Agence France Presse covers the market in African tribal works earlier this month as the best dealers in the world gather in Paris to
discuss, among other things, the rise of fakes and the scarcity of good pieces:
“There are practically no authentic pieces left in Africa”, said Pierre Moos, who runs tribal art’s most prestigious yearly event, a “best-of” show by the globe’s top 60 galleries that draws museums, experts, dealers, collectors — and African hustlers — under the title, Parcours des Mondes.
Unlike most Western art and antiques, whose traceability is in the artist’s signature or documented for posterity in history books, little to nothing is known about the artists behind the pieces from Africa, Asia or Oceania that are fetching fortunes on the market. Recession may be rocking the art market at large, but tribal arts are flourishing, with this year’s top sale registered by a piece from Gabon that fetched 1.4 million dollars (971,950 euros)

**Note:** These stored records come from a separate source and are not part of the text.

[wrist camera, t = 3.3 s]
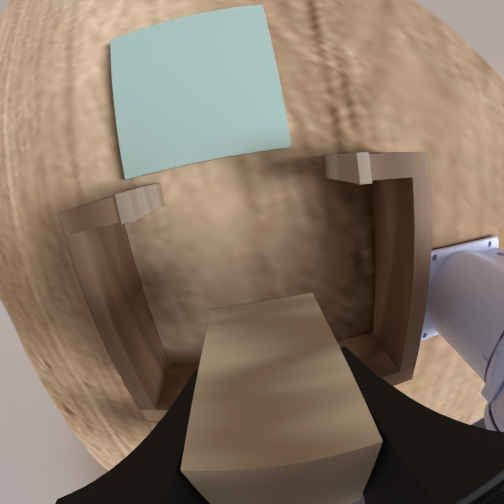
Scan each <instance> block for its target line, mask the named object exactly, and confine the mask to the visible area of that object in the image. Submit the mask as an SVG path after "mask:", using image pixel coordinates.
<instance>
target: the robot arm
mask: <svg viewBox="0 0 504 504" xmlns="http://www.w3.org/2000/svg"><path fill="white" fill-rule="evenodd" d="M433 256H434V258H433V259H432V257H433ZM424 333H425V334H424ZM423 334H424V335H423ZM438 334H440V335H441V336H442V337H443V338H444V339H445V340H446V341H447V342H448V343H449V344H450V345H451V346H452V347H453V348H454V349H455V350H456V351H457V352H458V353H459V355H460V356H461V357H462V358H463V359H464V360H465V361H466V362H467V363H468V364H469V365H470V366H471V368H472V369H473V370H474V371H475V372H476V373H477V374H478V375H479V377H480V378H481V379H482V380H483V381H484V382H485V386H484V388H483V390H482V392H481V394H482V395H483V396H484V397H485V399H486V400H487V401H488V403H487V405H486V407H485V411H484V419H485V425H486V428H487V429H483V428H479V427H475V426H472V425H468V424H465V423H462V422H459V421H457V420H454V419H452V418H449V417H447V416H444V415H442V414H439V413H437V412H435V411H433V410H431V409H429V408H427V407H425V406H423V405H421V404H420V403H418V402H416V401H415V400H413V399H411V398H410V397H408V396H406V395H405V394H404V393H402V392H401V391H399V390H398V389H396V388H395V387H393V386H392V385H391V384H389V383H388V382H387V381H385V380H384V379H383V378H382V377H380V376H379V375H378V374H377V373H375V372H374V371H373V370H372V369H370V368H369V367H368V366H367V365H366V364H365V363H364V362H362V361H361V360H360V359H359V358H358V357H357V356H356V355H355V354H354V353H353V352H351V351H350V350H349V349H348V348H347V347H341V348H340V349H341V351H342V353H343V355H344V357H345V360H346V362H347V364H348V366H349V368H350V370H351V372H352V374H353V376H354V379H355V381H356V383H357V385H358V387H359V389H360V391H361V394H362V396H363V398H364V400H365V402H366V405H367V407H368V409H369V411H370V413H371V416H372V418H373V420H374V422H375V425H376V427H377V429H378V431H379V434H380V436H381V438H382V441H383V442H382V445H381V448H380V451H379V453H378V456H377V459H376V461H375V464H374V467H373V469H372V472H371V474H370V477H369V479H368V481H367V484H366V486H365V488H364V490H363V495H364V500H365V504H504V491H503V489H504V251H503V250H501V249H499V248H498V237H496V236H491V237H487V238H483V239H479V240H475V241H471V242H467V243H462V244H458V245H454V246H449V247H445V248H440V249H436V250H431V266H430V278H429V288H428V297H427V304H426V312H425V318H424V324H423V330H422V336H421V340H424V339H427V338H430V337H432V336H435V335H438ZM197 374H198V370H195V371H194V372H193V373H192V375H191V377H190V378H189V380H188V381H187V383H186V384H185V386H184V388H183V389H182V391H181V392H180V394H179V395H178V397H177V398H176V400H175V401H174V402H173V404H172V405H171V407H170V408H169V410H168V411H167V412H166V414H165V415H164V416H163V418H162V419H161V420H160V421H159V423H158V424H157V425H156V426H155V428H154V429H153V430H152V431H151V432H150V434H149V435H148V436H147V437H146V438H145V439H144V440H143V441H142V442H141V443H140V444H139V445H138V446H137V447H136V448H135V449H134V450H133V451H132V452H131V453H130V454H129V455H128V456H127V457H126V458H125V459H123V460H122V461H121V462H120V463H119V464H117V465H116V466H115V467H114V468H112V469H111V470H110V471H108V472H107V473H106V474H104V475H102V476H101V477H99V478H98V479H96V480H95V481H94V482H92V483H90V484H88V485H87V486H85V487H83V488H81V489H79V490H77V491H75V492H73V493H71V494H69V495H66V496H64V497H62V498H59V499H58V500H57V501H56V503H55V504H210V503H209V502H208V501H207V500H206V499H205V498H204V497H203V496H202V495H201V493H200V492H199V491H198V490H197V489H196V488H195V487H194V486H193V485H192V483H191V482H190V481H189V480H188V479H187V478H186V476H185V475H184V474H183V473H182V472H181V464H182V458H183V452H184V446H185V440H186V434H187V428H188V423H189V417H190V412H191V406H192V401H193V395H194V390H195V385H196V380H197Z"/></svg>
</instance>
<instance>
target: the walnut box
mask: <svg viewBox="0 0 504 504" xmlns="http://www.w3.org/2000/svg"><path fill="white" fill-rule="evenodd" d="M324 161H325V168H326V176H327V178H329V179H334V180H340V181H345V182H350V183H355V184H360V185H361V184H371V185H372V197H373V211H374V230H375V304H374V323H373V332H372V333H368V334H364V335H360V336H356V337H352V338H348V339H344V340H339V341H337V343H338V345H339V347H340V348H341V347H347V348H348V349H349V350H350V351H351V352H353V353H354V354H355V355H356V356H357V357H358V358H359V359H360V360H361V361H362V362H364V363H365V364H366V365H367V366H368V367H369V368H370V369H372V370H373V371H374V372H375V373H377V374H378V375H379V376H380V377H382V378H383V379H384V380H385V381H387V382H388V383H389V384H391V385H392V386H394V385H397V384H400V383H402V382H405V381H408V380H411V379H412V376H413V372H414V368H415V364H416V360H417V355H418V351H419V346H420V341H421V336H422V330H423V324H424V318H425V312H426V304H427V297H428V288H429V278H430V266H431V249H432V189H431V173H430V161H429V152H392V153H370V154H369V152H360V153H346V154H335V155H324ZM163 205H164V201H163V196H162V191H161V186H160V183H157V184H153V185H148V186H144V187H140V188H137V189H133V190H129V191H125V192H121V193H118V194H115V196H113V197H109V198H106V199H102V200H99V201H96V202H92V203H89V204H86V205H83V206H80V207H77V208H74V209H71V210H68V211H65V212H62V213H60V218H61V222H62V226H63V230H64V234H65V237H66V241H67V245H68V248H69V252H70V255H71V258H72V261H73V265H74V268H75V271H76V274H77V277H78V280H79V283H80V285H81V288H82V291H83V294H84V296H85V299H86V302H87V304H88V307H89V309H90V312H91V314H92V317H93V319H94V322H95V324H96V326H97V329H98V331H99V333H100V335H101V338H102V340H103V342H104V344H105V346H106V348H107V350H108V352H109V354H110V357H111V359H112V361H113V363H114V364H115V366H116V368H117V370H118V372H119V374H120V376H121V378H122V380H123V382H124V383H125V385H126V387H127V389H128V390H129V392H130V394H131V396H132V397H133V399H134V401H135V402H136V404H137V406H138V407H139V409H140V411H141V412H142V414H143V415H144V417H145V419H146V420H147V421H160V420H161V419H162V418H163V416H164V415H165V414H166V412H167V411H168V410H169V408H170V407H171V405H172V404H173V402H174V401H175V400H176V398H177V397H178V395H179V394H180V392H181V391H182V389H183V388H184V386H185V384H186V383H187V381H188V380H189V378H190V377H191V375H192V373H193V372H194V371H195V370H198V369H199V364H200V362H198V363H185V364H170V363H169V361H168V358H167V356H166V353H165V351H164V348H163V346H162V343H161V340H160V338H159V335H158V332H157V330H156V327H155V324H154V321H153V319H152V316H151V313H150V310H149V307H148V304H147V301H146V298H145V295H144V292H143V289H142V286H141V283H140V279H139V276H138V273H137V269H136V266H135V263H134V259H133V255H132V252H131V248H130V244H129V241H128V237H127V233H126V229H125V225H124V224H127V223H131V222H134V221H136V220H138V219H140V218H141V217H143V216H145V215H147V214H149V213H150V212H152V211H154V210H156V209H158V208H160V207H161V206H163Z"/></svg>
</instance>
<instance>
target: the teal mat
mask: <svg viewBox="0 0 504 504" xmlns="http://www.w3.org/2000/svg"><path fill="white" fill-rule="evenodd" d="M110 53H111V73H112V87H113V99H114V109H115V117H116V126H117V133H118V140H119V147H120V153H121V159H122V165H123V171H124V176H125V180H127V179H131V178H135V177H139V176H143V175H147V174H150V173H154V172H158V171H163V170H167V169H171V168H175V167H180V166H184V165H189V164H194V163H198V162H203V161H208V160H214V159H219V158H224V157H230V156H236V155H242V154H248V153H254V152H261V151H268V150H275V149H283V148H290V147H291V141H290V135H289V129H288V123H287V117H286V112H285V106H284V101H283V95H282V90H281V85H280V80H279V75H278V70H277V65H276V61H275V56H274V51H273V47H272V43H271V38H270V34H269V30H268V25H267V21H266V17H265V13H264V9H263V5H253V6H243V7H235V8H228V9H221V10H215V11H210V12H204V13H199V14H194V15H190V16H186V17H181V18H177V19H173V20H170V21H166V22H162V23H159V24H156V25H152V26H149V27H146V28H143V29H140V30H137V31H134V32H131V33H129V34H126V35H123V36H121V37H118V38H116V39H113V40H111V41H110Z"/></svg>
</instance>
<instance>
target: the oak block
mask: <svg viewBox="0 0 504 504" xmlns="http://www.w3.org/2000/svg"><path fill="white" fill-rule="evenodd" d="M382 442H383V441H382V438H381V436H380V434H379V431H378V429H377V427H376V425H375V422H374V420H373V418H372V416H371V413H370V411H369V409H368V407H367V405H366V402H365V400H364V398H363V396H362V394H361V391H360V389H359V387H358V385H357V383H356V381H355V379H354V376H353V374H352V372H351V370H350V368H349V366H348V364H347V362H346V360H345V357H344V355H343V353H342V351H341V349H340V347H339V345H338V343H337V341H336V339H335V337H334V335H333V333H332V331H331V329H330V327H329V325H328V323H327V321H326V319H325V317H324V315H323V313H322V311H321V309H320V307H319V305H318V303H317V301H316V299H315V297H314V295H313V293H307V294H301V295H296V296H290V297H285V298H279V299H273V300H267V301H261V302H255V303H248V304H242V305H235V306H229V307H222V308H215V309H211V310H210V315H209V320H208V325H207V330H206V334H205V339H204V344H203V349H202V354H201V359H200V364H199V369H198V374H197V380H196V385H195V390H194V395H193V401H192V406H191V412H190V417H189V423H188V428H187V434H186V440H185V446H184V452H183V458H182V464H181V472H182V473H183V474H184V475H185V476H186V478H187V479H188V480H189V481H190V482H191V483H192V485H193V486H194V487H195V488H196V489H197V490H198V491H199V492H200V493H201V495H202V496H203V497H204V498H205V499H206V500H207V501H208V502H209V503H210V504H349V503H353V502H356V501H359V499H360V497H361V495H362V493H363V490H364V488H365V486H366V484H367V481H368V479H369V477H370V474H371V472H372V469H373V467H374V464H375V461H376V459H377V456H378V453H379V451H380V448H381V445H382Z"/></svg>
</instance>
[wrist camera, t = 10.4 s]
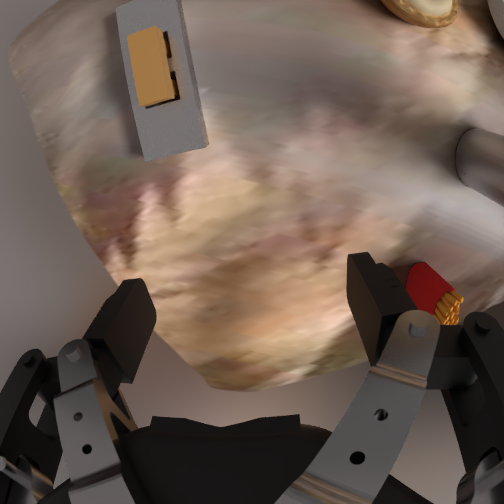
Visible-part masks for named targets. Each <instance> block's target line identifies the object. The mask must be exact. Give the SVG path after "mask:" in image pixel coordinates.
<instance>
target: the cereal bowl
mask: <svg viewBox="0 0 504 504" xmlns="http://www.w3.org/2000/svg"><path fill="white" fill-rule="evenodd" d="M487 1H488V6H489V9H490V12H491V15H492V18H493V20H494V22H495V25H496V27H497V29H498V31H499V33H500V34H501V36H502V37H503V39H504V0H487Z"/></svg>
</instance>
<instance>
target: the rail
mask: <svg viewBox="0 0 504 504" xmlns="http://www.w3.org/2000/svg"><path fill="white" fill-rule="evenodd" d="M116 16H117V24H118V31H119V38H120V45H121V51H122V57H123V63H124V68H125V74H126V79H127V84H128V90H129V95H130V99H131V104H132V109H133V113H134V118H135V122H136V127H137V131H138V135H139V139H140V143H141V147H142V151H143V155H144V159H145V162H147V161H151V160H155V159H159V158H162V157H166V156H170V155H174V154H178V153H183V152H187V151H191V150H196V149H200V148H205V147H206V146H207V145H209V141H208V136H207V131H206V126H205V122H204V117H203V112H202V107H201V102H200V97H199V92H198V87H197V82H196V77H195V72H194V67H193V62H192V57H191V52H190V47H189V41H188V36H187V31H186V26H185V20H184V15H183V9H182V4H181V0H133V1H130V2H128V3H125V4H123V5H121V6H118V7H116ZM153 26H156V27H158V28H159V29H160V30H161V31H162V33H163V39H164V40H165V39H168V38H169V42H170V48H171V53H172V58H168V59H167V61H168V66H169V72H170V76H173V75H176V79H177V84H178V89H179V94H180V100H176V101H173V102H169V103H165V104H162V105H159V106H155V107H154V105H149V106H139V102H138V97H137V92H136V87H135V81H134V76H133V70H132V65H131V59H130V53H129V47H128V40H127V36H128V35H131V34H133V33H136V32H139V31H141V30H144V29H147V28H150V27H153Z"/></svg>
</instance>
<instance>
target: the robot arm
mask: <svg viewBox="0 0 504 504" xmlns="http://www.w3.org/2000/svg"><path fill="white" fill-rule="evenodd" d="M456 168H457V172H458V175H459V177H460V179H461V180H462V182H463V183H464V184H465V185H467V186H469V187H470V188H472V189H474V190H476V191H478V192H479V193H481V194H483V195H484V196H486V197H488V198H489V199H491V200H493V201H495V202H496V203H498V204H499V205H501V206H503V207H504V136H503V135H499V134H496V133H493V132H489V131H486V130H482V129H477V128H474V129H470V130H468V131H467V132H466V133H465V134H464V135H463V136H462V137H461V139H460V141H459V143H458V146H457V150H456ZM347 299H348V304H349V307H350V309H351V312H352V314H353V317H354V320H355V322H356V325H357V328H358V331H359V333H360V336H361V339H362V342H363V345H364V348H365V350H366V353H367V356H368V359H369V362H370V365H371V369H370V370H369V372H368V374H367V376H366V378H365V379H364V381H363V383H362V385H361V387H360V389H359V390H358V392H357V394H356V395H355V397H354V399H353V401H352V402H351V404H350V406H349V407H348V409H347V411H346V412H345V414H344V416H343V417H342V419H341V420H340V422H339V424H338V425H337V426H336V428H335V430H334V431H333V432H330V431H328V430H326V429H323V428H320V427H316V426H311V425H305V424H300V415H299V414H298V415H287V416H277V417H263V418H257V419H254V420H250V421H246V422H243V423H238V424H234V425H230V426H225V427H216V426H212V425H208V424H204V423H200V422H197V421H193V420H189V419H186V418H171V417H157V416H153V417H152V420H151V424H150V426H147V427H143V428H139V429H138V427H137V425H136V424H135V421H134V419H133V417H132V414H131V412H130V410H129V408H128V405H127V403H126V401H125V398H124V396H123V393H122V391H121V390H120V389H119V386H120V383H130V384H132V383H133V381H134V378H135V375H136V372H137V370H138V367H139V364H140V362H141V359H142V357H143V354H144V351H145V349H146V346H147V344H148V341H149V339H150V336H151V334H152V331H153V329H154V326H155V324H156V310H155V307H154V304H153V302H152V300H151V297H150V295H149V292H148V290H147V287H146V285H145V282H144V281H143V279H141V278H137V279H128V280H124V281H123V282H122V283H121V285H120V286H119V288H118V289H117V291H116V292H115V293H114V294H113V295H111V296H110V297H109V298H108V299H107V300H106V301H105V303H104V304H103V306H102V307H101V310H99V312H98V314H97V317H95V318H94V320H93V322H92V323H91V325H90V326H89V328H88V330H87V331H86V333H85V335H84V336H83V338H82V339H75V340H72V341H71V342H68V343H67V344H65V345H64V346H63V347H62V349H61V350H60V351H59V353H58V356H56V357H51V358H47V359H46V357H45V356H44V354H43V353H42V352H41V350H39V349H32V350H29V351H27V352H26V353H25V354H24V355H22V357H21V358H20V359H19V361H18V362H17V365H16V366H15V367H14V370H13V371H12V373H11V374H10V376H9V378H8V380H7V382H6V384H5V385H4V387H3V389H2V391H1V393H0V504H433V503H432V502H430V501H429V500H427V499H425V498H424V497H422V496H421V495H419V494H418V493H416V492H415V491H413V490H412V489H410V488H409V487H407V486H406V485H404V484H403V483H401V482H400V481H399V480H397V479H396V478H394V477H393V476H392V475H390V474H389V473H390V471H391V469H392V467H393V465H394V463H395V461H396V459H397V457H398V455H399V453H400V451H401V449H402V447H403V444H404V442H405V440H406V438H407V435H408V433H409V431H410V428H411V426H412V424H413V421H414V419H415V416H416V414H417V411H418V408H419V405H420V403H421V400H422V397H423V395H424V391H425V389H440V390H441V392H442V395H443V398H444V401H445V403H446V406H447V409H448V412H449V415H450V418H451V421H452V424H453V427H454V431H455V434H456V437H457V441H458V444H459V448H460V451H461V455H462V459H463V463H464V467H465V470H466V473H465V474H464V476H463V477H462V478H461V480H460V482H459V484H458V487H457V500H456V504H504V330H503V329H502V327H501V326H500V324H499V323H498V322H497V320H496V319H495V318H494V317H492V316H491V315H489V314H487V313H484V312H472V313H470V314H468V315H467V316H466V317H465V319H464V322H463V324H462V325H441V324H439V322H438V320H437V319H436V318H435V317H434V316H433V315H432V314H430V313H428V312H425V311H422V310H418V308H417V307H416V305H415V303H414V302H413V300H412V299H411V297H410V296H409V294H408V292H407V291H406V289H405V288H404V287H403V286H402V283H401V282H400V280H398V277H397V276H396V274H395V273H394V271H393V270H392V269H391V268H389V267H388V266H386V265H385V264H383V263H378V264H376V263H375V262H374V260H373V259H372V257H371V256H370V254H369V253H368V252H362V253H354V254H349V255H348V258H347ZM37 394H38V396H39V397H40V398H41V399H42V400H43V401H44V402H45V403H46V405H45V407H44V409H43V412H42V414H41V417H40V419H39V422H38V424H37V427H35V426H34V425H33V424H32V423H31V421H30V419H29V410H30V407H31V405H32V403H33V401H34V399H35V396H36V395H37ZM62 453H64V457H65V461H66V465H67V469H68V472H69V476H70V478H69V479H67V480H66V481H65V482H63V483H62V484H61V485H59V486H58V487H57V488H56V489H54V490H53V484H54V481H55V477H56V473H57V470H58V466H59V463H60V459H61V456H62Z"/></svg>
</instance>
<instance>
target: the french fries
mask: <svg viewBox="0 0 504 504" xmlns="http://www.w3.org/2000/svg"><path fill="white" fill-rule="evenodd" d="M406 291H407V292H408V294H409V296H410V297H411V299H412V300H413V302H414V303H415V305H416V307H417V308H418V310H422V311H425V312H428V313H430V314H432V315H433V316H434V317H435V318H436V319H437V320H438V322H439V324H441V325H456V324H457V322H458V320H459V317H458V316H457V315H458V313H459V310H460V309H459V304H460V303H462V302H463V296H461V295H459V294H458V293H456V292H455V289H454V288H453V287H452V286H451V285H450V284H449V283H447V282H446V281H445V280H444V279H443V278H442V277H441V276H440V275H439V274H438V273H437V272H436V271H434V270H433V269H432V268H431V267H430V266H429V265H428V264H427V263H426V262H422V263H416V264H415V265H414V266H413V267H412V268H411V269H410V271H409V275H408V279H407V284H406Z"/></svg>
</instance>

So how can a buyer be sure of the authenticity of the Papua New Guinea drum that this year went for almost 700,000 euros or the 400,000-euro mask from Angola? “As there are less and less original works available, the market is stable price-wise, but there are more and more forgeries,” said Moos. […] Very few African antiques have left the continent since the 1970s and 1980s, meaning that high-end pieces currently on the market are part of authenticated colonial collections that now trade between the world’s 20 to 30 top dealers. So the million-dollar mask is no fraud.